Key facts
- Japan's government aims for real economic growth exceeding 1% annually in a new economic blueprint.
- The target would more than double the average real growth rate of 0.4% seen over the last five years.
- The plan projects combined public and private investment to surpass 370 trillion yen by fiscal 2040.
- Annual private-sector capital expenditure is targeted to reach approximately 230 trillion yen by fiscal 2040.
- The government intends to grow gross domestic product to nearly 1,100 trillion yen.
- The blueprint emphasizes fiscal sustainability and a reduction in the debt-to-GDP ratio.
Japan's government is set to finalize a long-term economic blueprint that targets an ambitious annual real economic growth rate of over 1%, a significant increase from the 0.4% average seen in the past five years. The draft policy framework, reviewed by Reuters, also aims for nominal growth above 3% and seeks to stimulate investment by fostering collaboration between the public and private sectors.
The blueprint outlines a goal to channel resources into strategic industries, projecting combined public and private investment to exceed 370 trillion yen ($2.29 trillion) through fiscal 2040. The government aims to raise annual private-sector capital expenditure to around 230 trillion yen by the same year and grow the nation's gross domestic product to nearly 1,100 trillion yen.
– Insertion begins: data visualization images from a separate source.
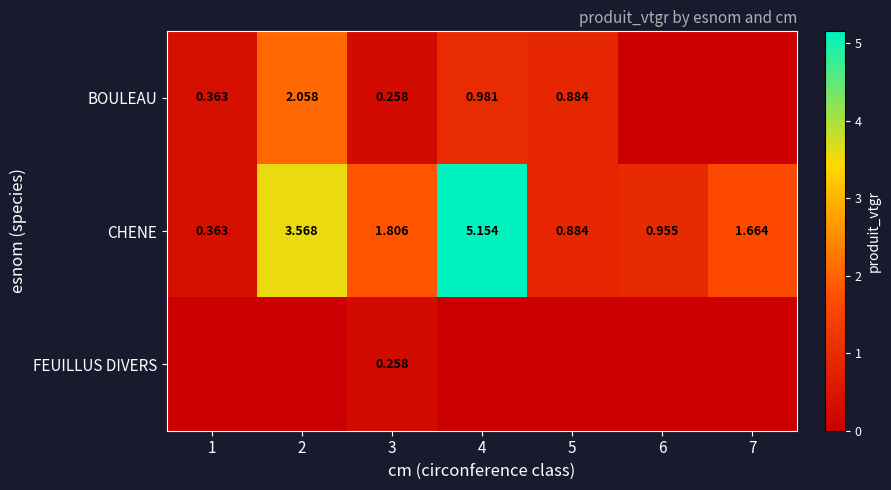

Is the value of BOULEAU at 2 greater than the value of CHENE at 1?

Yes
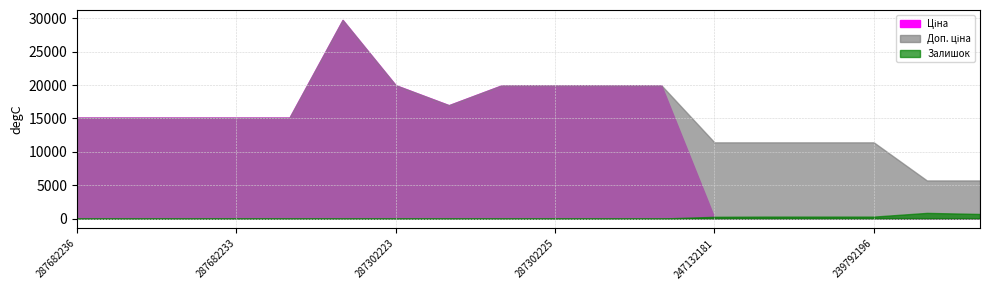

Rank the series by their maximum value, from highest to lowest.

Ціна, Доп. ціна, Залишок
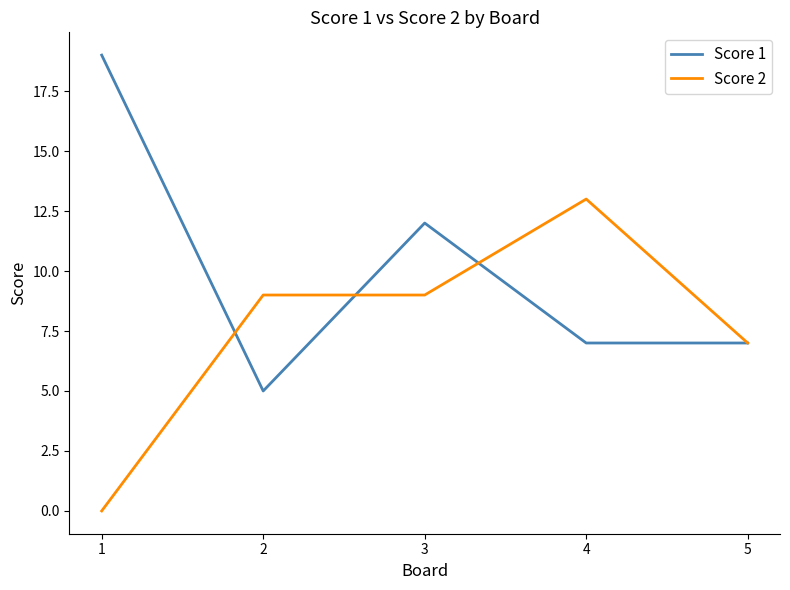

At which category is the sum across all series the highest?

3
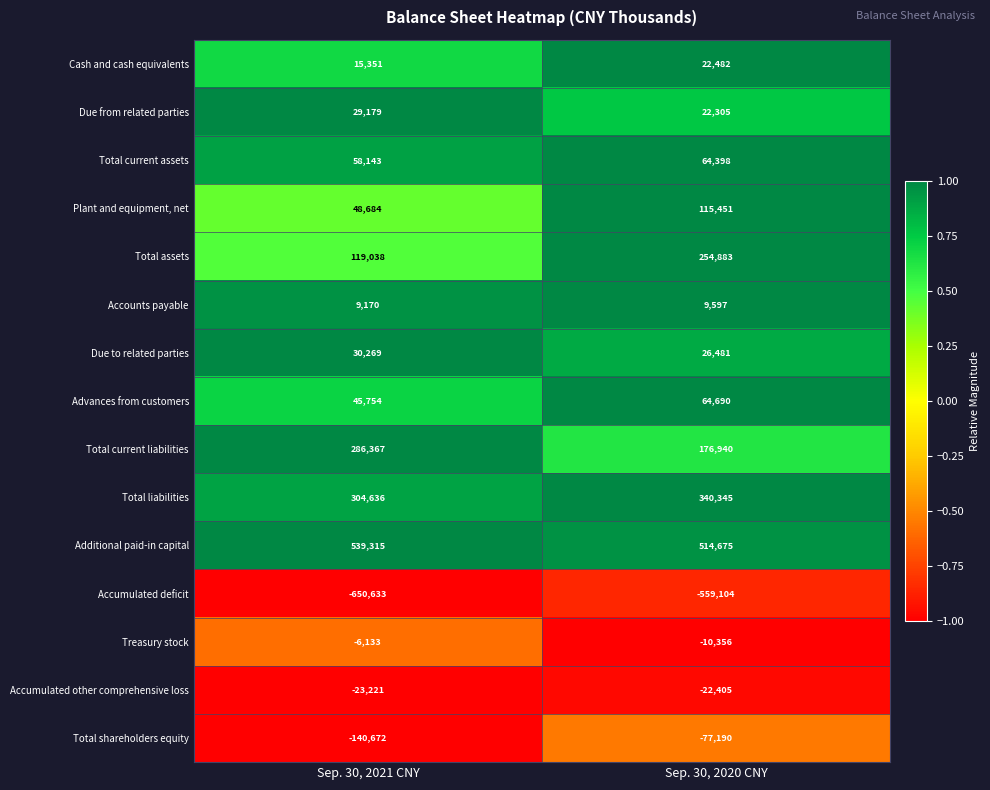

What is the sum of all Due to related parties values?

56750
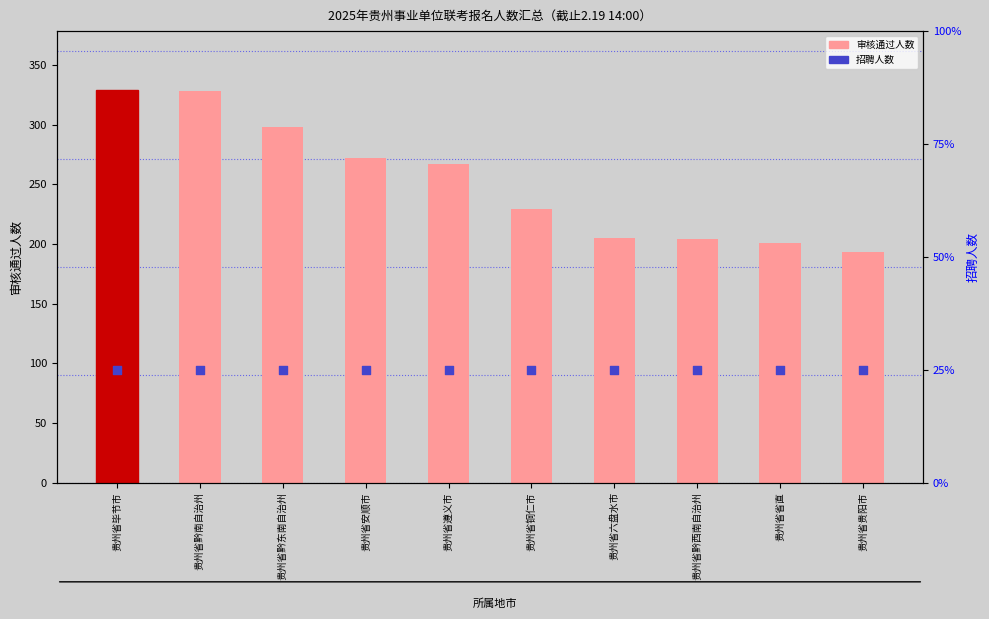

Which series has the widest spread of Y values?

审核通过人数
In addition to growth objectives, the framework reiterates a commitment to fiscal sustainability, pledging to reduce the debt-to-GDP ratio. It also calls for the Bank of Japan to align its monetary policy decisions with Prime Minister Sanae Takaichi's growth agenda, signaling a preference for maintaining low borrowing costs and potentially creating policy tensions with the central bank.